[[ Available data open ]]
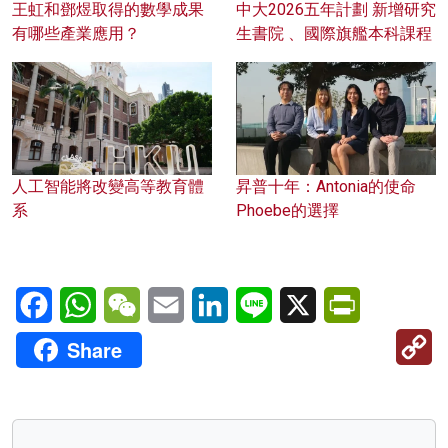
王虹和鄧煜取得的數學成果
中大2026五年計劃 新增研究
有哪些產業應用？
生書院 、國際旗艦本科課程
人工智能將改變高等教育體
昇普十年：Antonia的使命
系
Phoebe的選擇
Facebook
WhatsApp
WeChat
Email
LinkedIn
Line
X
PrintFriendl
C
Share
Li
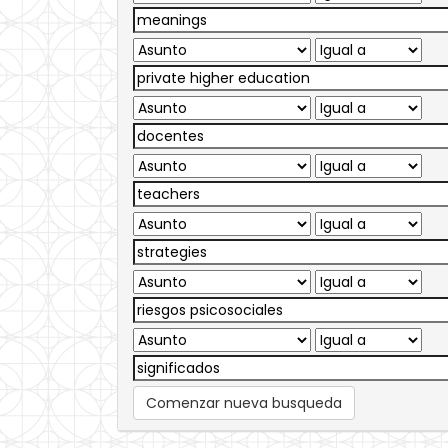
Comenzar nueva busqueda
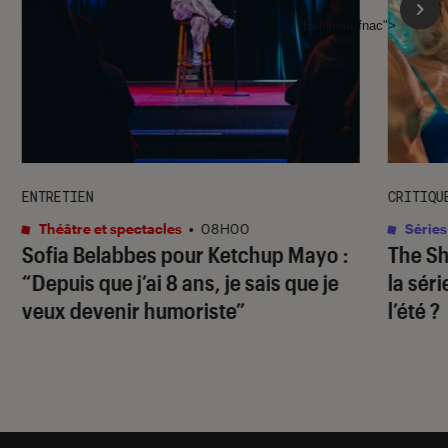
l'Éclaireur fnac">
ENTRETIEN
CRITIQU
Théâtre et spectacles
•
08H00
Séries
Sofia Belabbes pour
Ketchup Mayo
:
The S
“Depuis que j’ai 8 ans, je sais que je
la sér
veux devenir humoriste”
l’été ?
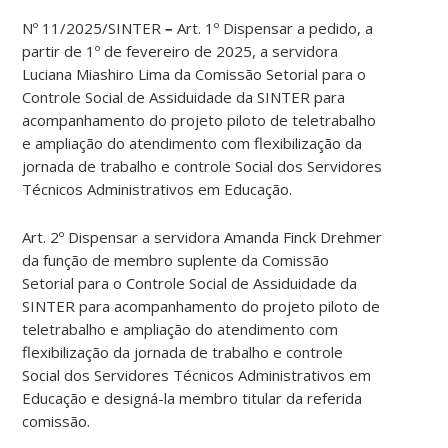
Nº 11/2025/SINTER
–
Art. 1º Dispensar a pedido, a
partir de 1º de fevereiro de 2025, a servidora
Luciana Miashiro Lima da Comissão Setorial para o
Controle Social de Assiduidade da SINTER para
acompanhamento do projeto piloto de teletrabalho
e ampliação do atendimento com flexibilização da
jornada de trabalho e controle Social dos Servidores
Técnicos Administrativos em Educação.
Art. 2º Dispensar a servidora Amanda Finck Drehmer
da função de membro suplente da Comissão
Setorial para o Controle Social de Assiduidade da
SINTER para acompanhamento do projeto piloto de
teletrabalho e ampliação do atendimento com
flexibilização da jornada de trabalho e controle
Social dos Servidores Técnicos Administrativos em
Educação e designá-la membro titular da referida
comissão.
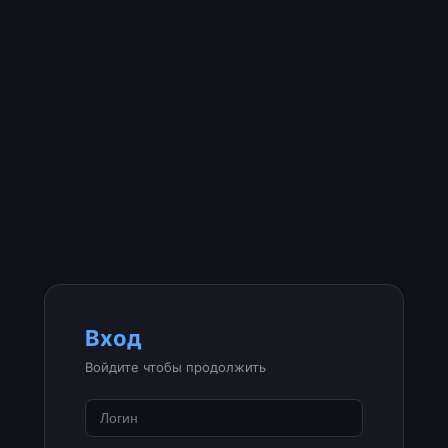
Вход
Войдите чтобы продолжить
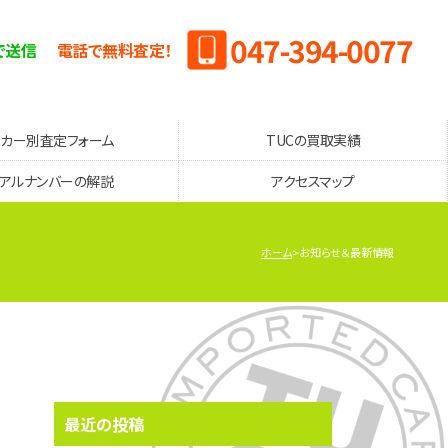
047-394-0077
で送信
電話で無料査定！
ーカー別査定フォーム
TUCの買取実績
リアルナンバーの解説
アクセスマップ
ホーム
お知らせ＆最新情報
最近の投稿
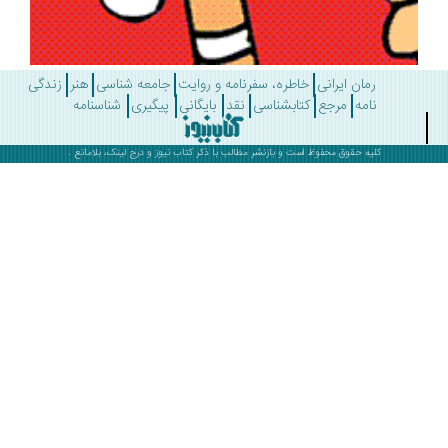
رمان ایرانی
خاطره، سفرنامه و روایت
جامعه شناسی
هنر
زندگی
نامه
مرجع
کتابشناسی
نقد
بایگانی
پیگیری
شناسنامه
کلیه حقوق محفوظ است و بازنشر مطالب با ذکر
کتاب نیوز
و درج لینک، بلامانع .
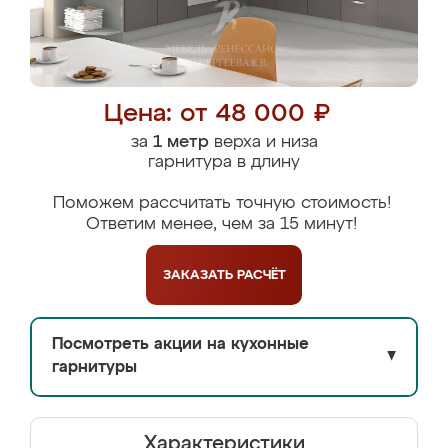
Цена: от 48 000 ₽
за
1 метр
верха и низа
гарнитура в длину
Поможем рассчитать точную стоимость!
Ответим менее, чем за 15 минут!
ЗАКАЗАТЬ
РАСЧЁТ
Посмотреть акции на кухонные
▼
гарнитуры
Характеристики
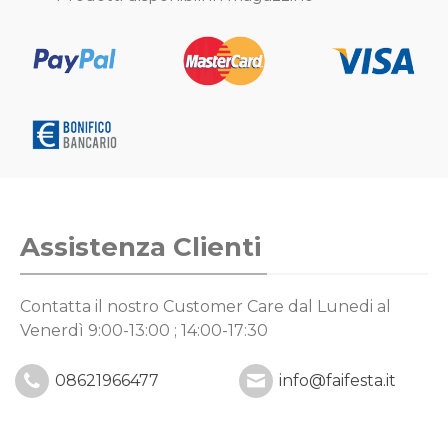
Assistenza Clienti
Contatta il nostro Customer Care
dal Lunedi al
Venerdì 9:00-13:00 ; 14:00-17:30
08621966477
info@faifesta.it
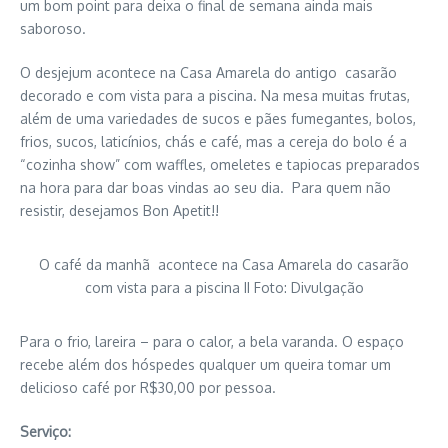
um bom point para deixa o final de semana ainda mais
saboroso.
O
desjejum
acontece na Casa Amarela do antigo casarão
decorado e com vista para a piscina. Na mesa muitas frutas,
além de uma variedades de sucos e pães fumegantes, bolos,
frios, sucos, laticínios, chás e café, mas a cereja do bolo é a
“cozinha show” com waffles, omeletes e tapiocas preparados
na hora para dar boas vindas ao seu dia. Para quem não
resistir, desejamos Bon Apetit!!
O café da manhã acontece na Casa Amarela do casarão
com vista para a piscina II Foto: Divulgação
Para o frio, lareira – para o calor, a bela varanda. O espaço
recebe além dos hóspedes qualquer um queira tomar um
delicioso café por R$30,00 por pessoa.
Serviço:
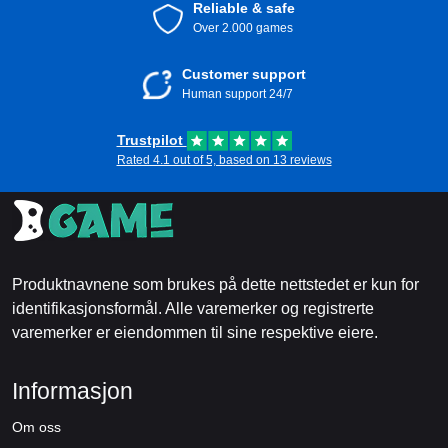
Reliable & safe
Over 2.000 games
Customer support
Human support 24/7
Trustpilot
Rated 4.1 out of 5, based on 13 reviews
Produktnavnene som brukes på dette nettstedet er kun for
identifikasjonsformål. Alle varemerker og registrerte
varemerker er eiendommen til sine respektive eiere.
Informasjon
Om oss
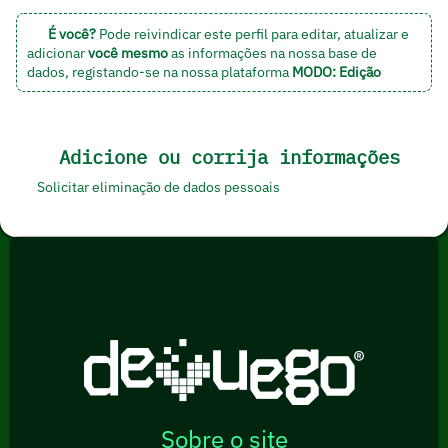
É você?
Pode reivindicar este perfil para editar, atualizar e
adicionar
você mesmo
as informações na nossa base de
dados,
registando-se na nossa plataforma
MODO: Edição
Adicione ou corrija informações
Solicitar eliminação de dados pessoais
Sobre o site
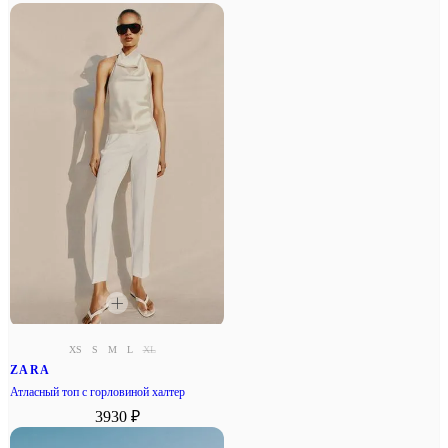
XS
S
M
L
XL
ZARA
Атласный топ с горловиной халтер
3930 ₽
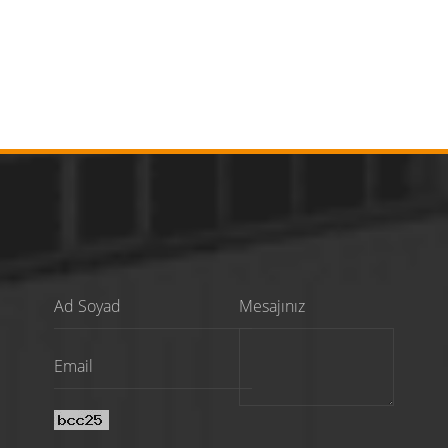
Mesajınız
[[ Available data closed ]]
What to work on:
Reproduce word for word the lines of the rows from the line with "Reliable & safe" to the line with "Sobre o site", including both of those lines. Leave the pictures out of your reproduction.

Answer for the task:
Reliable & safe
Over 2.000 games
Customer support
Human support 24/7
Trustpilot
Rated 4.1 out of 5, based on 13 reviews
Produktnavnene som brukes på dette nettstedet er kun for
identifikasjonsformål. Alle varemerker og registrerte
varemerker er eiendommen til sine respektive eiere.
Informasjon
Om oss
É você?
Pode reivindicar este perfil para editar, atualizar e
adicionar
você mesmo
as informações na nossa base de
dados,
registando-se na nossa plataforma
MODO: Edição
Adicione ou corrija informações
Solicitar eliminação de dados pessoais
Sobre o site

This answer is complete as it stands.